Bizim Tarık Tufan, namlı pesimistlerdendi eskiden. Hala da biraz pesimisttir zannediyorum. Benimse iyimserliğim herkes tarafından bilinir. Ben Tarık abiye ne zaman “muhtemel iyi bir şey”den söz etsem o duraksamadan “Polyanna’yla konuşmuşsun yine, haberler çok iyi desene” derdi.
Dün gazetemiz Yeni Şafak’ı ziyaret edip yazarlar ve gazete çalışanlarıyla bir araya gelen Enerji ve Tabii Kaynaklar Bakanı Fatih Dönmez’i dinlerken geldi aklıma Tarık abinin bu meşhur cümlesi. Ama zannediyorum bu sefer Polyanna haklı.
Aslında sert bir gerçekten söz ederek başladı bakan konuşmasına. Türkiye’nin petrol ihtiyacının %92’sinin, doğalgaz ihtiyacınınsa %99’unun yurtdışına bağımlı olduğunu hatırlattı. Ve bence çok açık konuştu: “İran ve Venezuela petrolleri devreye girmezse, Rusya-Ukrayna Savaşı bir yere bağlanmazsa akaryakıt ve doğalgaz fiyatlarında bir iyileşme beklemek zor.”

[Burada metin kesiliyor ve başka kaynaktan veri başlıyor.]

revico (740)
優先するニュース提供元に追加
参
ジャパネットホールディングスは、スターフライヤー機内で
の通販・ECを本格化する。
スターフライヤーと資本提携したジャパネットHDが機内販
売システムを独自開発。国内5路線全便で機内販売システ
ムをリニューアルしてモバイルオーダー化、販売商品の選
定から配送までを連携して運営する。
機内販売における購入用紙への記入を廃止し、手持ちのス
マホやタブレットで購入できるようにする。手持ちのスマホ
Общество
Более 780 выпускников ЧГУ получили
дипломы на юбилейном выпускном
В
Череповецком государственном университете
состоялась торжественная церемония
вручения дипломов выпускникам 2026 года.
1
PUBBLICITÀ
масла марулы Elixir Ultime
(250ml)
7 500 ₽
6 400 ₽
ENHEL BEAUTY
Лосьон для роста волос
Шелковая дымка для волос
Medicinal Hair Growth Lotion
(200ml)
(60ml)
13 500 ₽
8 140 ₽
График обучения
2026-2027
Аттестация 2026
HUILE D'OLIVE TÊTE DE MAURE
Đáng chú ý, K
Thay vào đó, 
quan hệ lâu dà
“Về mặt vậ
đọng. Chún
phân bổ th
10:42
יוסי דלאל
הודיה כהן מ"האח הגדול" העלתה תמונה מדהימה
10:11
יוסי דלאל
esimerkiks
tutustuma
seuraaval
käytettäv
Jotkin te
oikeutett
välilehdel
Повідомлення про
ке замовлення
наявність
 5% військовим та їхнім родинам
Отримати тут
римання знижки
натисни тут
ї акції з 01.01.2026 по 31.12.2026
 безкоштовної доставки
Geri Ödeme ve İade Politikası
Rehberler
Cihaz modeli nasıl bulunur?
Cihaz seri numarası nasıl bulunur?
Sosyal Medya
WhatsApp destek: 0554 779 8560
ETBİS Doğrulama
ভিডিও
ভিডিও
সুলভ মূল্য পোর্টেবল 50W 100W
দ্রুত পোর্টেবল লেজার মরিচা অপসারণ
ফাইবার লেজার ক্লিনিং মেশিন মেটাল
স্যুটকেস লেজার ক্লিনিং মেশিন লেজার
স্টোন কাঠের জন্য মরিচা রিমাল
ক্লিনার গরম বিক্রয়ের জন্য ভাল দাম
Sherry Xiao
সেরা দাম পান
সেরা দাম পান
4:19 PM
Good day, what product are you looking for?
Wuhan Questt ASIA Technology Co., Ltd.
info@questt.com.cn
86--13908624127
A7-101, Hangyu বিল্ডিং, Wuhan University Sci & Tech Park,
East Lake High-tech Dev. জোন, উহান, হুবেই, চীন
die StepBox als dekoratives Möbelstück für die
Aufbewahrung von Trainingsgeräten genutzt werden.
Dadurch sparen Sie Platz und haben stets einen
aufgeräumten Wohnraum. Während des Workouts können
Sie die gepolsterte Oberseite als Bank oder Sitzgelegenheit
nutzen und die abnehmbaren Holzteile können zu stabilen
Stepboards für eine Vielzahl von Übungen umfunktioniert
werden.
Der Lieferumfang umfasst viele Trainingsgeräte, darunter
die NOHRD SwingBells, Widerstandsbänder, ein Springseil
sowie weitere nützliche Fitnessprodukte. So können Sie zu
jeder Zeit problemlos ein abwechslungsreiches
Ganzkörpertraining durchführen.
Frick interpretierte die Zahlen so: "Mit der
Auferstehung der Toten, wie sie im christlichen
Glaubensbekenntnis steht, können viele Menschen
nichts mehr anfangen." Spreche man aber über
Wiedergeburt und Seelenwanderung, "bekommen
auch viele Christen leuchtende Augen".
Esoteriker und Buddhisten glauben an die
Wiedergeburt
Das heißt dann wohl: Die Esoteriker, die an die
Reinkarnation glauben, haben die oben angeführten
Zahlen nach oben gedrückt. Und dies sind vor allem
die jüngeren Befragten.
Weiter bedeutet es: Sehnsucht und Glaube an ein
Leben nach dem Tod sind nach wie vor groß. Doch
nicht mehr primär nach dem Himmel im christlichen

Tabii, memlekette hem akaryakıtın hem de doğalgazın %75 oranında sübvanse edildiği gerçeği olmasa manzara daha da sertleşecek. Bu da bilinen bir gerçek…
Tabii ki hâlihazırda Avrupa’daki en ucuz akaryakıtı ve doğalgazı kullandığımız gerçeği vatandaş açısından pek bir şeyi değiştirmiyor. İşler giderek ve giderek daha da zorlaşıyor hepimiz açısından.
Diğer yandan oturumun en güzel haberlerinden biri benim açımdan, terörden tamamen arındırılan Gabar Dağı’ndan petrol çıkarmaya başlamamız oldu. Çıkarılan petrolün hatırı sayılır miktarda olmasının önemi yok. “Çakal gezen dağlarda” şimdi rahat rahat petrol çıkarabilir duruma gelinmiş olması övünç kaynağı hepimiz adına.
Sonra sıra geldi hepimizin merakla beklediği Türk doğalgazı projesinin detaylarına. Çalışmalar hummalı bir şekilde sürüyor imiş. 2023’ün ilk çeyreğinde ilk üretim sisteme bağlanacak inşallah.
Şu bilgi önemli: Türkiye’nin 2023 yılından itibaren çıkaracağı ve sisteme dâhil edeceği doğalgaz rezervinin bugünkü güncel piyasa değeri 400 milyar dolar. Bu paranın peyderpey Türk ekonomisine kazandırılmasının yanı sıra, Akdeniz ve Karadeniz’de bulunma ihtimali yüksek yeni rezervlerle neredeyse bütün ekonomik sıkıntılarımızın bittiği yepyeni bir döneme girmiş olacağız.
Genel yayın yönetmenimiz Hüseyin Likoğlu’nun sorduğu “doğalgazı çıkaracağımız ekipmanların teknolojisini millileştirmek, hatta uzun vadede bu teknolojiyi ihraç etmek mümkün mü?” sorusunu da çok önemsediğimi söylemeliyim. Cevabı ise daha da önemsedim.
Üretim teknolojisini millileştirmeyi değil ama devamını alacağımız malların üretiminin Türkiye’de yapılması şartını daha çok önemsemiş bakanlık. Şunu da söyledi Bakan Bey: “İthal edilebilecek en önemli şey ekipman değil iş bilgisi.”
Bu yanıyla da muazzam bir güzellik söz konusu. Doğalgaz çıkarma sürecinde dünyada bu sektörde çalışmış ve bir “know how” biriktirmiş bütün Türk mühendis ve bilim adamları bu proje için seferber olmuşlar. Bir bakıma “tersine beyin göçü” yaşanmış. Yarın öbür gün bu projede biriktirilen teknik bilginin Akdeniz’de, Romanya’da, Afrika’da çok değerli hale geleceği aşikâr.
Yani aslında bu sefer sanırım Polyanna haklı. Doğalgaz üretiminde olsun, petrol kuyularımızın artışında olsun, yeraltı madenlerimizdeki bereket olsun, nükleer enerjiye geçiş olsun Türkiye’nin önü çok açık ve geleceği çok aydınlık.
Tabii dünyadaki krize bağlı olarak bu kışı çok zor geçireceğimiz gerçeği de ortada.
Bir taraftan bekleyelim ve görelim, diğer taraftan da bakan beyin “biraz tasarruf bilinci çok işe yarar bu süreçte” cümlesine kulak verelim bence.